> [What is needed]:
Go through the data and tally the lines that include "KiCad". The reply is that number alone.

> [Data shown]:
+ + + + + + +

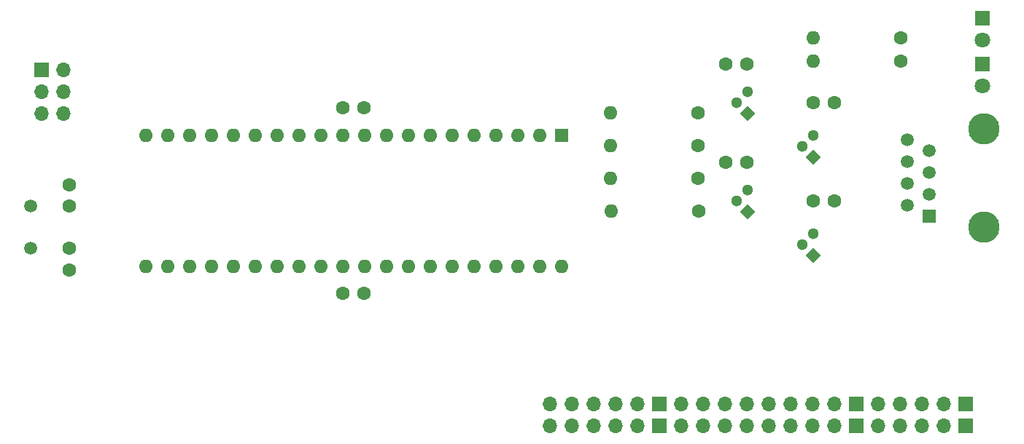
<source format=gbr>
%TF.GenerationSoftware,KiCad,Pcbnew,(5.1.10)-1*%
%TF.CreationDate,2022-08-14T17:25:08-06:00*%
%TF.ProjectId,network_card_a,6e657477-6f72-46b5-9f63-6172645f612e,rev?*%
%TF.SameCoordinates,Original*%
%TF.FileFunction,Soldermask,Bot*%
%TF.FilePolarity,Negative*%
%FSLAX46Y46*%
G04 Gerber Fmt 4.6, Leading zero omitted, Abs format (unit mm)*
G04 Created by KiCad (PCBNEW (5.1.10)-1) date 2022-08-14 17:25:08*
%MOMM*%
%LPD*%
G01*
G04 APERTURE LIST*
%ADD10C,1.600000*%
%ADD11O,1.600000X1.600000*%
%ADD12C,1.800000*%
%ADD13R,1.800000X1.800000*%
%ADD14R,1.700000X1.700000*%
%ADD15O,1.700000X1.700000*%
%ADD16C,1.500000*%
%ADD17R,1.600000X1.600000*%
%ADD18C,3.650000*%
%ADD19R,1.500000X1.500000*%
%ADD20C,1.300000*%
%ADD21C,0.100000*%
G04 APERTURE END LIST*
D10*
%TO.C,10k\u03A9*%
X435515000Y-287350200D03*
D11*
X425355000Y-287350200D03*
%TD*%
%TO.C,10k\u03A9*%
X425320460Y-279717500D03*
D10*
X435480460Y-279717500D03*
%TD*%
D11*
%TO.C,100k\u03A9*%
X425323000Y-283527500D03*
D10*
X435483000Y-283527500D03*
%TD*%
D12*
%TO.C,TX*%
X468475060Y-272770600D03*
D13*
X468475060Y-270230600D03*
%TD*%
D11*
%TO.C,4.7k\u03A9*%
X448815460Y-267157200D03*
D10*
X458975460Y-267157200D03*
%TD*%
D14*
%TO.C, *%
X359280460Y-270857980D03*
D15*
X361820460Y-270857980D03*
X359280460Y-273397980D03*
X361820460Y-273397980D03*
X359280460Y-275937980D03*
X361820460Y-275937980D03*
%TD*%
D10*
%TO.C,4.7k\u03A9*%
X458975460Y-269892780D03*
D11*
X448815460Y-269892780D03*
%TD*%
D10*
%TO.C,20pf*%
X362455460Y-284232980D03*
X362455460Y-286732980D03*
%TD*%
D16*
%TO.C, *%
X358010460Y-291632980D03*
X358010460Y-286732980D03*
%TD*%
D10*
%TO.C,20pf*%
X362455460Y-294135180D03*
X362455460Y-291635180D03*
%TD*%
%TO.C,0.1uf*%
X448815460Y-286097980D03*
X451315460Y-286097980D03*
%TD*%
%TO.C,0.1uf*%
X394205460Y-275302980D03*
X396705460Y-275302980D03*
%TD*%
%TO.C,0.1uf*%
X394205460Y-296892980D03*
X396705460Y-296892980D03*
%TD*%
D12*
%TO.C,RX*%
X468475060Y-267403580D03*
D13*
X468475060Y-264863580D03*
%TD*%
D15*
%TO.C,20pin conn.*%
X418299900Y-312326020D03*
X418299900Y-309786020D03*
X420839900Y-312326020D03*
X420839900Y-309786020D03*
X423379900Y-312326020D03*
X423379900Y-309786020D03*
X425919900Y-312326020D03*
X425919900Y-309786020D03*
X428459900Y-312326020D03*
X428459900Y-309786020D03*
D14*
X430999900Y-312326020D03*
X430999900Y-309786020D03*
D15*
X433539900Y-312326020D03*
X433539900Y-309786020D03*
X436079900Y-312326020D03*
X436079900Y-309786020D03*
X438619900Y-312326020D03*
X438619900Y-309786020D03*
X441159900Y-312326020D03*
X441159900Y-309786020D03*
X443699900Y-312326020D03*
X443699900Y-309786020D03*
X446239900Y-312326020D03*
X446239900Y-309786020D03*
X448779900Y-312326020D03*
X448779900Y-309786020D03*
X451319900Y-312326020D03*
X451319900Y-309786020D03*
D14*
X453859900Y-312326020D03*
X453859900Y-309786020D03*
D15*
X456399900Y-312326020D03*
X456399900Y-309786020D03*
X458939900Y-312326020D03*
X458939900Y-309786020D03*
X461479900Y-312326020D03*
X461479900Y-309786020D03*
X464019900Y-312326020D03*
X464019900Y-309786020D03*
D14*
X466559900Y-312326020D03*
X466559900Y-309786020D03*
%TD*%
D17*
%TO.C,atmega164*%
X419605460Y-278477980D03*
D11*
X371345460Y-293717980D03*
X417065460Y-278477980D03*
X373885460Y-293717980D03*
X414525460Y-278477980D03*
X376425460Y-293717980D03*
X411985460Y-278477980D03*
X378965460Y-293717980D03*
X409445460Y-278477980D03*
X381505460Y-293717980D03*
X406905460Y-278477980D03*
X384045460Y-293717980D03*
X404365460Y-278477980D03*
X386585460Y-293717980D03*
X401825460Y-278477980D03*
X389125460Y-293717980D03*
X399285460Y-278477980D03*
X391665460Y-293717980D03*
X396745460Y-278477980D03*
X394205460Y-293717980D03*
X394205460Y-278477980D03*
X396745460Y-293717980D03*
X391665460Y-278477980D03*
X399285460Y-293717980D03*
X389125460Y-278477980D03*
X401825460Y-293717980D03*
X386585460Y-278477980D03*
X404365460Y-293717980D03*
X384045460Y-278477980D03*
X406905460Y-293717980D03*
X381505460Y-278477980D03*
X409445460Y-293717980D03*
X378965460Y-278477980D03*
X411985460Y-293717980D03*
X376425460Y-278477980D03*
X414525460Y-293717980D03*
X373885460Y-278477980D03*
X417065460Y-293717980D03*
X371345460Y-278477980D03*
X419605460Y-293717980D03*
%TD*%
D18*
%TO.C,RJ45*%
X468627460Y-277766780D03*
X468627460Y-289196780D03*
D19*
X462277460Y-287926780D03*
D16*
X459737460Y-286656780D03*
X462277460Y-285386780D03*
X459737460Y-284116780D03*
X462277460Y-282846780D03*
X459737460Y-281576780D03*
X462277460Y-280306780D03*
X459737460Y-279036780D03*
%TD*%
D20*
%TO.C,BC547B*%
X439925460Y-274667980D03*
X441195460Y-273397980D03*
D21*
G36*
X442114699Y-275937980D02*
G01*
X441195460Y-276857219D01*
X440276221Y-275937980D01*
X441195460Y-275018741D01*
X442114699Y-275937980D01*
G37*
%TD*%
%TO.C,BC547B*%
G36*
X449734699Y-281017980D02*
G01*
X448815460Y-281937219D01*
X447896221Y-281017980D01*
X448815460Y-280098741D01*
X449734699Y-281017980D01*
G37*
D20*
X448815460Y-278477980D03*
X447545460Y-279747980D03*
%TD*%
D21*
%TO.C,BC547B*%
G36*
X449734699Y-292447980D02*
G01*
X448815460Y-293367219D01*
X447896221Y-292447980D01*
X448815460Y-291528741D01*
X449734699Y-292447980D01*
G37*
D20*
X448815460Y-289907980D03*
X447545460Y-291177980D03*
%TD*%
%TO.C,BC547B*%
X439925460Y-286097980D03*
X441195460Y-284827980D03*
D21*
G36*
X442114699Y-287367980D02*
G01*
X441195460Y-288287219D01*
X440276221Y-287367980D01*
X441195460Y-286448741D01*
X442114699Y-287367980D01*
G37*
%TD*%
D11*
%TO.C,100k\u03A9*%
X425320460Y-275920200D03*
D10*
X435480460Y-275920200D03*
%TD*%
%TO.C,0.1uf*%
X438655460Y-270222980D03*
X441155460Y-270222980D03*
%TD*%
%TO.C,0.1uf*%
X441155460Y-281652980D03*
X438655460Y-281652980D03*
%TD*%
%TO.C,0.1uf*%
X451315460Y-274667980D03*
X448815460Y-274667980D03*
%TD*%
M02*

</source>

+ + + + + + +

> [Task solution]:
2